Barner wurde 1881 in die Familie eines Schumachers hineingeboren, die laut Sedler „den Sprung aus ländlichen Verhältnissen (der Vater stammte aus Hundertbücheln) in die von protestantischem Fleiß und nüchterner Lebensführung geprägte Gesellschaft im aufstrebenden Handwerker-Marktflecken Agnetheln geschafft hatte." Der junge Barner besuchte die ungarische Bürgerschule in Fogarasch, dann die staatliche ungarische Handelsmittelschule in Kronstadt, wo er sich auf eine Beamtenlaufbahn vorbereitet. 1900 kommt er als solcher nach Budapest, wo im Zuge der Milleniumsfeier (1000jähriges Bestehen der "Stephanskrone") die Künstler hoch angesehen sind, wobei einige der ungarischen Künstler Malerschulen in Deutschland leiteten. 1903 kommt Barner mit einem staatlichen Stipendium an die Meisterzeichenschule in Budapest und enttäuscht nicht, wie Sedler festsstellt. 1905 stellt ist in der Ersten Ausstellung siebenbürgischer Künstlers des Sebastian Hann Vereins in Hermannstadt auch sein Selbstbildnis von 1903 zu sehen, laut Sedler "ein Schlüsselbild von Barners Schaffen. Es zeigt einen schönen jungen Mann, der selbstbewusst, leicht von oben herab seinen Blick in die Welt schickt. Der junge Maler ist sich seiner Gabe sehr wohl bewusst (…) Das Bildnis mit leicht symbolistischem Nachgeschmack lebt von der Aura des Erhabenen, der nach außen getragenen Seele. "

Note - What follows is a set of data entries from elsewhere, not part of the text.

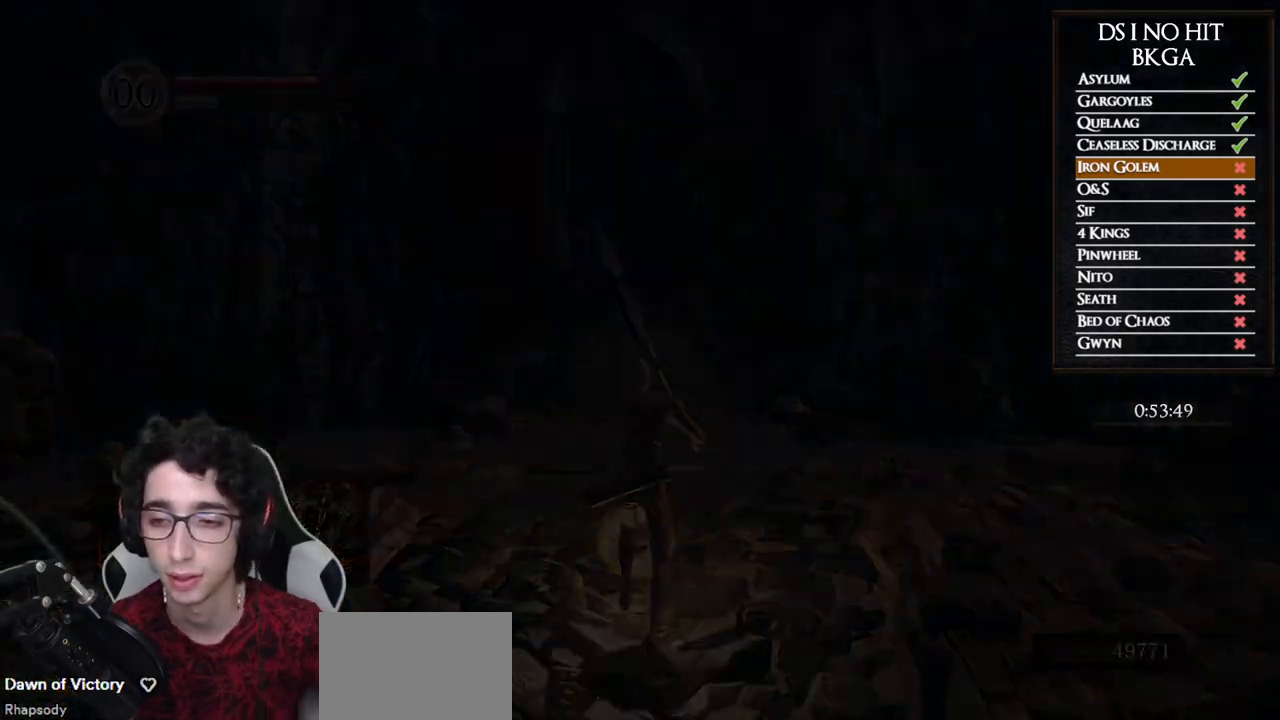
{"dt_ms": 500, "buttons": [], "left_stick": "center", "right_stick": "center", "button_events": []}
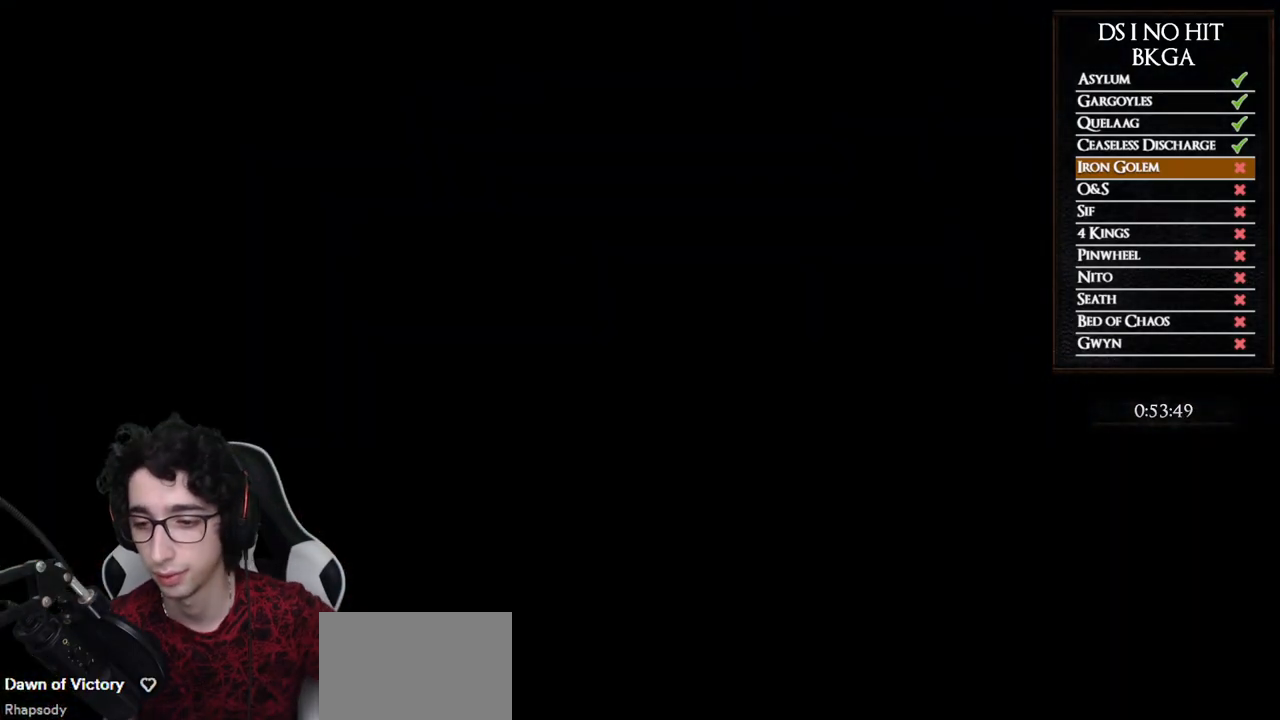
{"dt_ms": 500, "buttons": [], "left_stick": "center", "right_stick": "center", "button_events": []}
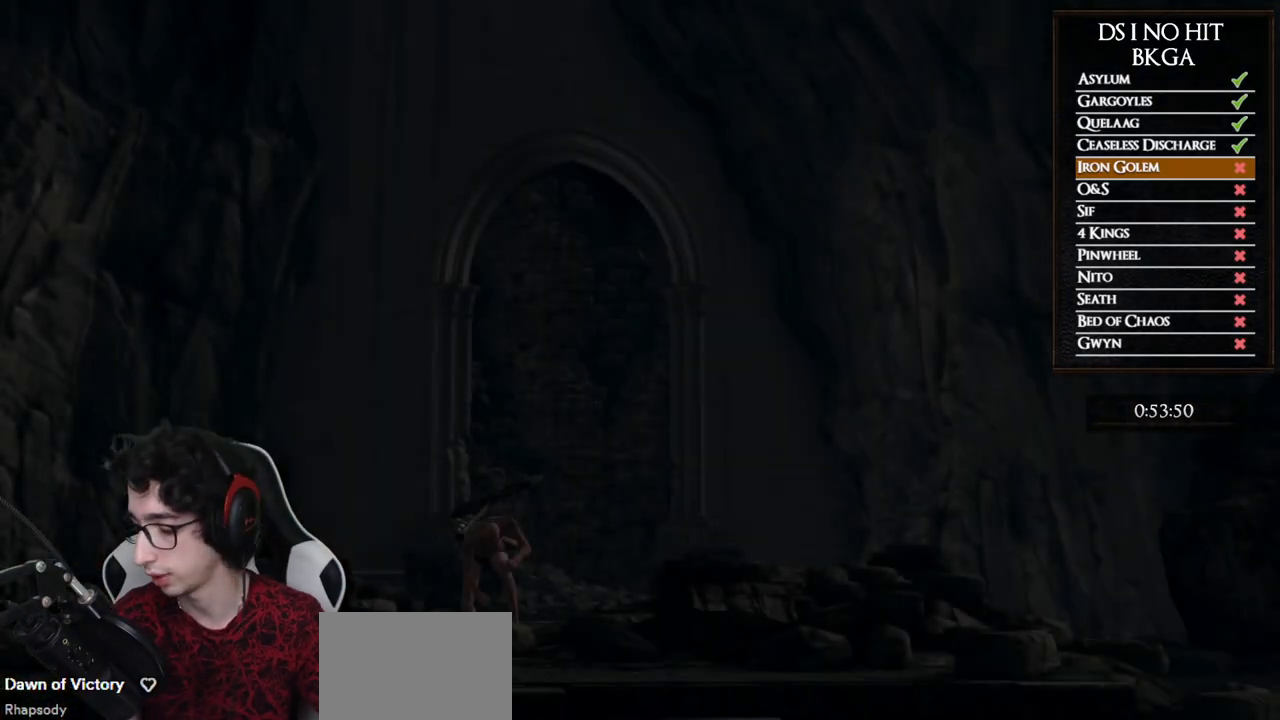
{"dt_ms": 500, "buttons": [], "left_stick": "center", "right_stick": "center", "button_events": []}
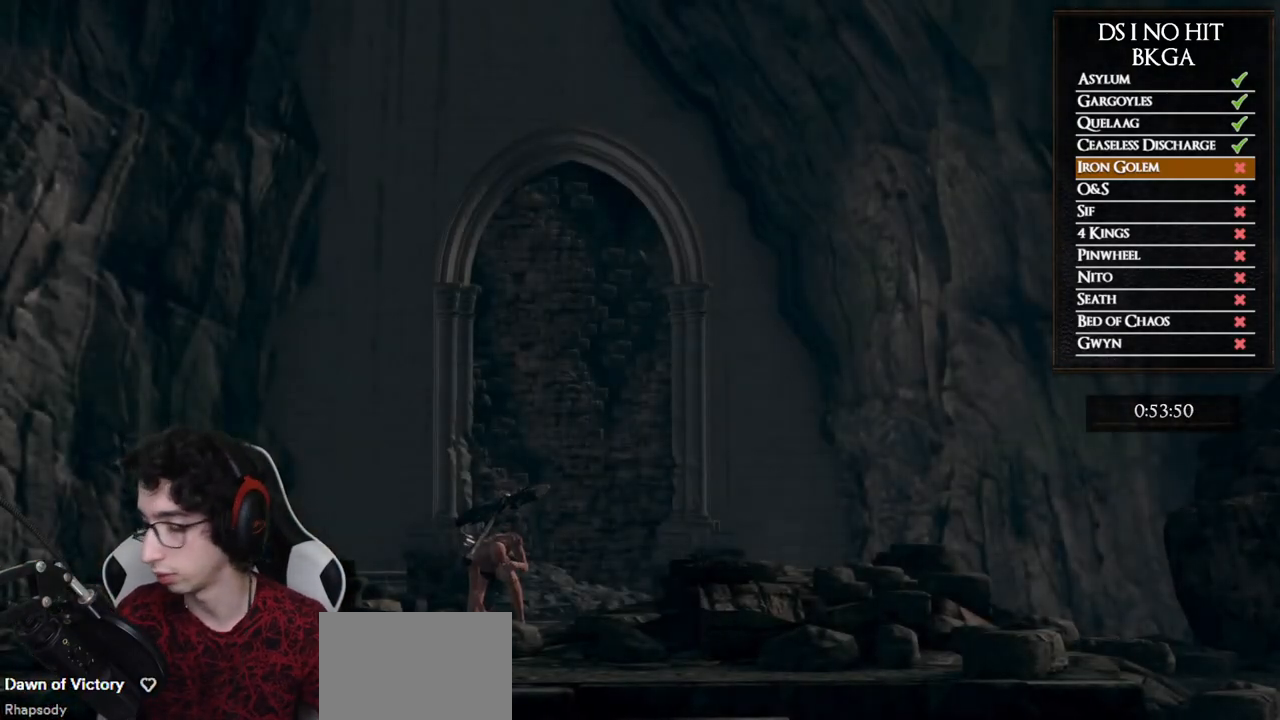
{"dt_ms": 500, "buttons": [], "left_stick": "center", "right_stick": "center", "button_events": []}
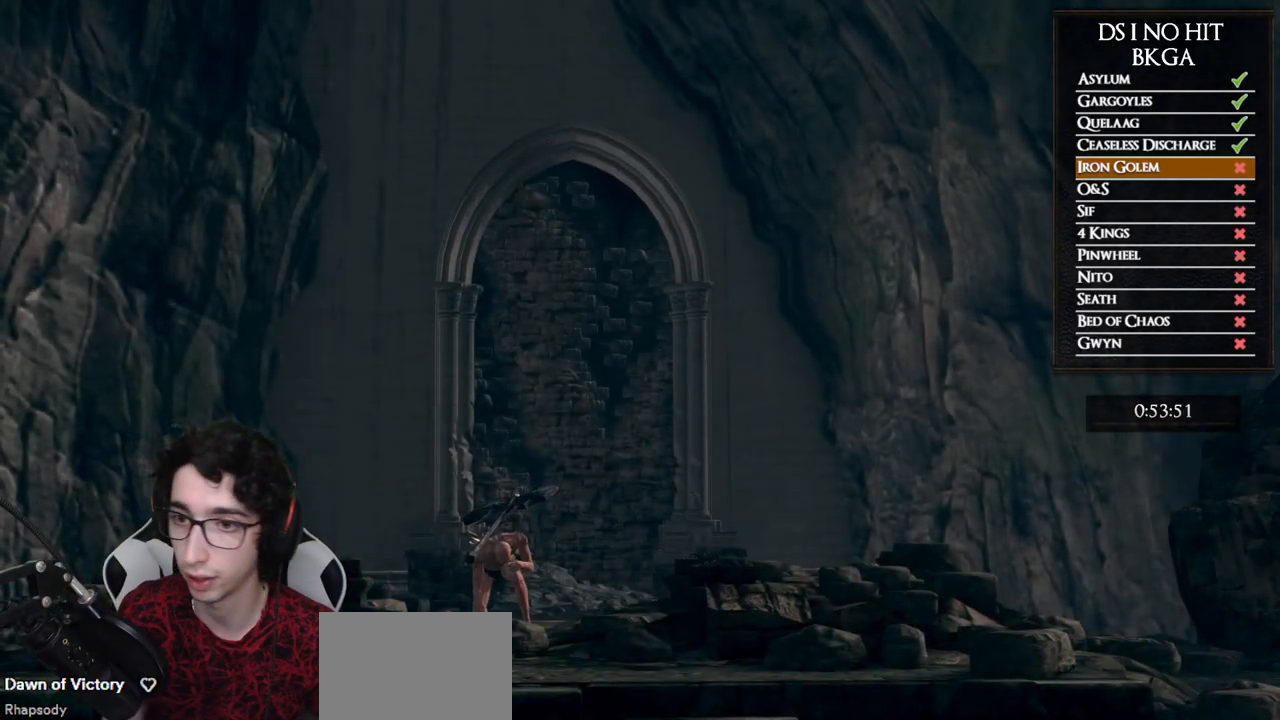
{"dt_ms": 500, "buttons": [], "left_stick": "center", "right_stick": "center", "button_events": []}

Knapp vor dem Ausbruch des Ersten Weltkrieges wandert Barner durch Europa, über München, nach Paris, nach den Haag und Amsterdam und schließlich besucht er in Rom die Freie Malschule, wo er vor allem Akte zeichnet. 1907 entschliesst er sich dann für die Malerei. Sedler stellt fest: "Mit dem Weg zur Farbe als neuem und nun als seinem eigentlich empfundenen Ausdrucksmittel verinnerlicht der Siebenbürger Sachse wie kaum ein anderer unter den siebenbürgisch-sächsischen Künstlern die Anregungen der Neo-Bewegung der Freien ungarischen Malschule in Frauenbach/Nagybanya/Baia Mare. (…) Er entwirft Landschaftsvisionen in gleißendem Geld und Rot, er fängt die bunten Spiegelungen des Lichts auf Meereswellen und auf den Flügeln der Möwen ein. Das Ernte-Bild, die Wagenszene mit dem fahrenden Volk, das Möwenbild, die Schnecken, all diese Bilder in der Ausstellung sind solche Farbvisionen, deren Stimmungsgehalt von der Lust am Leben bestimmt ist. Diese Lust am Leben ist dem Maler, Musiker, Komponisten und Poeten Michael Barner nie abhanden gekommen, auch nicht, als verstärkt seit den 1920er Jahren sein Nervenleiden Oberhand in seinem Leben gewann. Die vielen Agntehler Panorama-Bilder mit Emblemcharakter, seine oft verflachten Blumenbilder sind immer als ein kühnes Erlebnis der Welt und ihrer Farbenschönheit zu werten."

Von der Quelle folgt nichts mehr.